What you will do: Your job is to copy all the entries precisely as they stand.

Supplied records:
>>

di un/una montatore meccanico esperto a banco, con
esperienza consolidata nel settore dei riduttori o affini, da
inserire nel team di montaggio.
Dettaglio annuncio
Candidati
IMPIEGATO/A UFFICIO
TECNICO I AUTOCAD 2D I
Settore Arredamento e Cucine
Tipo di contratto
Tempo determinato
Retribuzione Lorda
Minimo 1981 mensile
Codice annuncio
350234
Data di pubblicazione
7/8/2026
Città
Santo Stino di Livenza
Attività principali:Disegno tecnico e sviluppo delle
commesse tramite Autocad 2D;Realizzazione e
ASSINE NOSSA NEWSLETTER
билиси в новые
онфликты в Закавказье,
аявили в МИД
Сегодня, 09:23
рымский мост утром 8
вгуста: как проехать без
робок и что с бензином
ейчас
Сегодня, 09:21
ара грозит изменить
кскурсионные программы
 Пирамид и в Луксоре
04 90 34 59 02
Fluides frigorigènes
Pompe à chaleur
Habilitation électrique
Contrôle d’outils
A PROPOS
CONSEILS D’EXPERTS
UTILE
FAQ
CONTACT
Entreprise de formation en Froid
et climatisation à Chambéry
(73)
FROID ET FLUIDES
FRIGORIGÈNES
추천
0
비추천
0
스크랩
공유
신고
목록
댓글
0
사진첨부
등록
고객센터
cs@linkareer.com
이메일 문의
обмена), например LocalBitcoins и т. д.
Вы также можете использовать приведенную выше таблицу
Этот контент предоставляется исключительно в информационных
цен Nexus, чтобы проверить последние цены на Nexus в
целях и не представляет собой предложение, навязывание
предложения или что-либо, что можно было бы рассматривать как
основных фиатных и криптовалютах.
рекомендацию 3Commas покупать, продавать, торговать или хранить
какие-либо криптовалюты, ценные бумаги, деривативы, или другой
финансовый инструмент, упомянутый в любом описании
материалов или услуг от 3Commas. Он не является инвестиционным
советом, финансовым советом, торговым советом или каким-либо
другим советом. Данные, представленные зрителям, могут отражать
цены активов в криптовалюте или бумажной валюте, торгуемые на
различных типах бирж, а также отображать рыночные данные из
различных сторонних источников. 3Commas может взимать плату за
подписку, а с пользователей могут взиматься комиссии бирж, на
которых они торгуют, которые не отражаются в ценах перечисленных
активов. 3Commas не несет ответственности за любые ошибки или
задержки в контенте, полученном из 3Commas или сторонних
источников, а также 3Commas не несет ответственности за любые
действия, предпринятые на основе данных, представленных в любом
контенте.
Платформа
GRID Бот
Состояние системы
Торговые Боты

<<

Solution to this problem:
di un/una montatore meccanico esperto a banco, con
esperienza consolidata nel settore dei riduttori o affini, da
inserire nel team di montaggio.
Dettaglio annuncio
Candidati
IMPIEGATO/A UFFICIO
TECNICO I AUTOCAD 2D I
Settore Arredamento e Cucine
Tipo di contratto
Tempo determinato
Retribuzione Lorda
Minimo 1981 mensile
Codice annuncio
350234
Data di pubblicazione
7/8/2026
Città
Santo Stino di Livenza
Attività principali:Disegno tecnico e sviluppo delle
commesse tramite Autocad 2D;Realizzazione e
ASSINE NOSSA NEWSLETTER
билиси в новые
онфликты в Закавказье,
аявили в МИД
Сегодня, 09:23
рымский мост утром 8
вгуста: как проехать без
робок и что с бензином
ейчас
Сегодня, 09:21
ара грозит изменить
кскурсионные программы
 Пирамид и в Луксоре
04 90 34 59 02
Fluides frigorigènes
Pompe à chaleur
Habilitation électrique
Contrôle d’outils
A PROPOS
CONSEILS D’EXPERTS
UTILE
FAQ
CONTACT
Entreprise de formation en Froid
et climatisation à Chambéry
(73)
FROID ET FLUIDES
FRIGORIGÈNES
추천
0
비추천
0
스크랩
공유
신고
목록
댓글
0
사진첨부
등록
고객센터
cs@linkareer.com
이메일 문의
обмена), например LocalBitcoins и т. д.
Вы также можете использовать приведенную выше таблицу
Этот контент предоставляется исключительно в информационных
цен Nexus, чтобы проверить последние цены на Nexus в
целях и не представляет собой предложение, навязывание
предложения или что-либо, что можно было бы рассматривать как
основных фиатных и криптовалютах.
рекомендацию 3Commas покупать, продавать, торговать или хранить
какие-либо криптовалюты, ценные бумаги, деривативы, или другой
финансовый инструмент, упомянутый в любом описании
материалов или услуг от 3Commas. Он не является инвестиционным
советом, финансовым советом, торговым советом или каким-либо
другим советом. Данные, представленные зрителям, могут отражать
цены активов в криптовалюте или бумажной валюте, торгуемые на
различных типах бирж, а также отображать рыночные данные из
различных сторонних источников. 3Commas может взимать плату за
подписку, а с пользователей могут взиматься комиссии бирж, на
которых они торгуют, которые не отражаются в ценах перечисленных
активов. 3Commas не несет ответственности за любые ошибки или
задержки в контенте, полученном из 3Commas или сторонних
источников, а также 3Commas не несет ответственности за любые
действия, предпринятые на основе данных, представленных в любом
контенте.
Платформа
GRID Бот
Состояние системы
Торговые Боты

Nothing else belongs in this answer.